I sent this photo to a blogger friend this weekend:
I have several happy places. I tend to migrate from one room to another during a day. Sunrise and yoga are always in the "new" living room, which faces east. I tend not to stay long in that living room, though, for the "old" living room (above) holds a much better vantage point for sunlight, and apparently I am all about sunlight. (and lack thereof; sometimes I adore a dreary, dark day.)
The past few weeks I have visited furniture stores and home decor places, trying to make a few changes in our home. Our sofas are in dire need of replacement. We just removed a beautiful 13-foot church bench from our new living room, and are filling in the empty space. I haven't been all too thrilled with what I see in some of the stores. I am not fond of particle board furniture. I would rather have paintings on my walls than wooden letters spelling out words. I like natural fibers and hardwood floors and solid wood furniture.
Ha! I must be a dinosaur.
When I gaze at this photo, which I took several years ago, I see so many "happy" things - things that are meaningful to me, and hopefully to the rest of our family. That old ball & claw coffee table belonged to my Great-Aunt Lois. My father-in-law painted the nautical scene hanging above the bookcase.

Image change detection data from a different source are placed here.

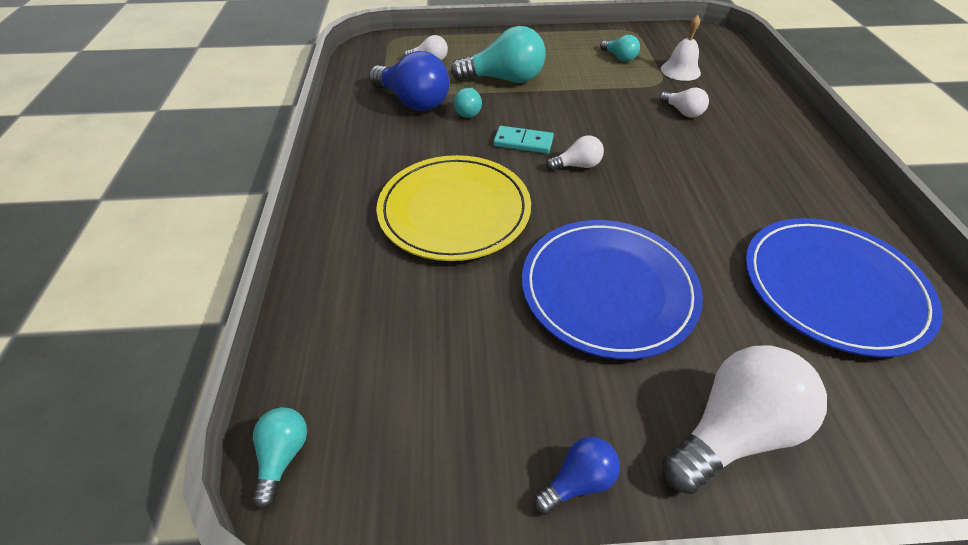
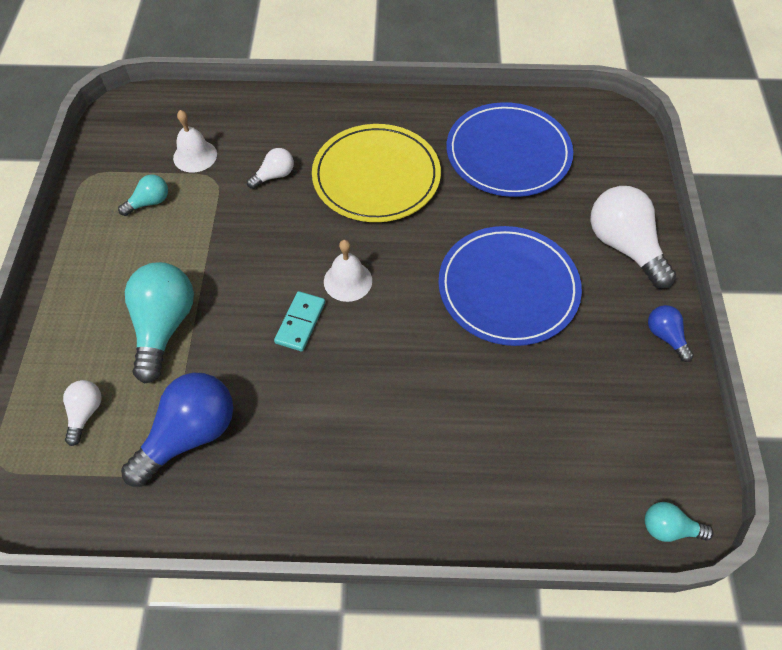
camera: 85 degrees left, 10 degrees up
yellow plate [376,155,531,261] -> yellow plate moved to [312,124,441,222]
turquoise light bulb [453,88,482,118] -> none
white light bulb [546,135,604,171] -> white bell [324,240,372,302]

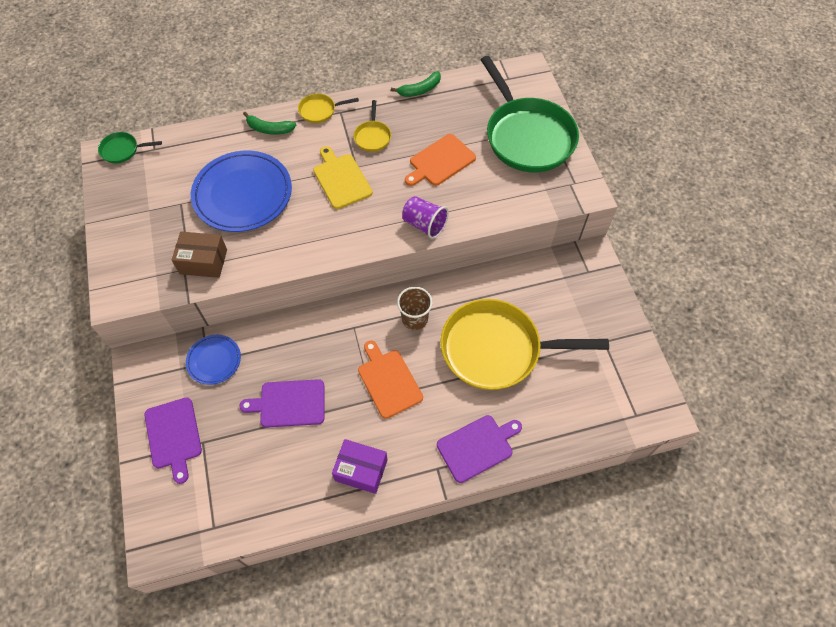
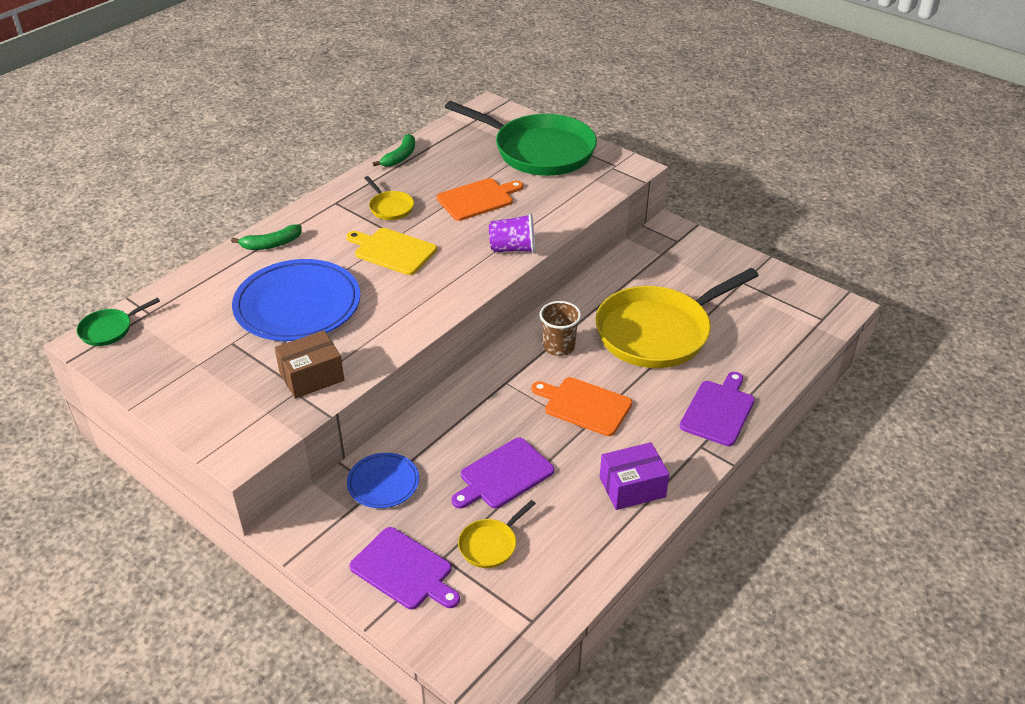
camera: 35 degrees left, 20 degrees down
yellow pan [298,94,359,123] -> yellow pan moved to [458,500,536,568]
orange cutting board [405,134,476,186] -> orange cutting board turned 135 degrees counterclockwise [437,178,523,221]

The bookcase is filled with all things ponies, horses, veterinarian, travel, Spanish, Arabic, French languages. (I have bookcases in most of the rooms in our house, and they all have "subjects".) The sculpture on the bookcase is one of my Dad's: he made bronzes one year of this sculpture, for each of us five kids. It's a sparrow on a wavy branch, and if you get close enough, you see a treble clef with musical notes on it. The notes are from one of my mother's favorite hymns: His Eye is on the Sparrow. One has to be able to read music to appreciate what he did. My Dad also carved the marble treble clef on my piano. You see? People can buy lots of things from lots of stores, but my "happy place" has all of this given to me by people I love.
The flowers in the window are wintering over from the past hot summer months. If I took a photo this spring, one would see a red poinsettia, a violet heliotrope, and a peach-blooming geranium.
Our piano was a gift some thirty years ago from that Spouse o' Mine's parents. They knew I played, although their son did not. So during one trip they took from Australia, they surprised me with this amazing gift.
The cello...the cello...We had had an empty nest for several years, and there was a cello in this old living room. Just sitting there. Silently. When I turned fifty, I called the local music store, found a cello instructor, and spent the next few years under her tutelage. Our daughter/cellist asked for her cello back once she was married and had a home of her own. So, I went out and bought me a nice cello. It is about 100 years old, and it sounds really nice. This helps, since I am not the cellist I had imagined I might become some five years ago. I need the help of a nice cello.
The rattan rug is old and faded. We celebrated out 31st wedding anniversary this winter, and picked out a new rug to replace this old thing. And you know what? Life got in the way, and we have yet to go back (two months later) and purchase it.
Puzzle, the old calico cat, crawled under our Christmas tree last year and peacefully died. I guess you can't ask for more than that: a healthy nineteen year old cat, who just knew where and when to go, without much ado.
Oh - and finally? The leather loveseat and chair are a pair I bought so many years ago, in such an early chapter of our lives. The chair is still there - often with a load of books in it so that our giant Bouvier dog won't feel like it is her domain. I have replaced the loveseat with a sunny yellow linen chintz loveseat. It was sort of a "whim" purchase, and I am so happy with it. Buy on a whim, I tell you.
And that is the story of this happy space. There are all sorts of stories in every corner and angle of this room. I wonder, in that the house was built 120 years ago... how many other "happy spaces" were spent in this room?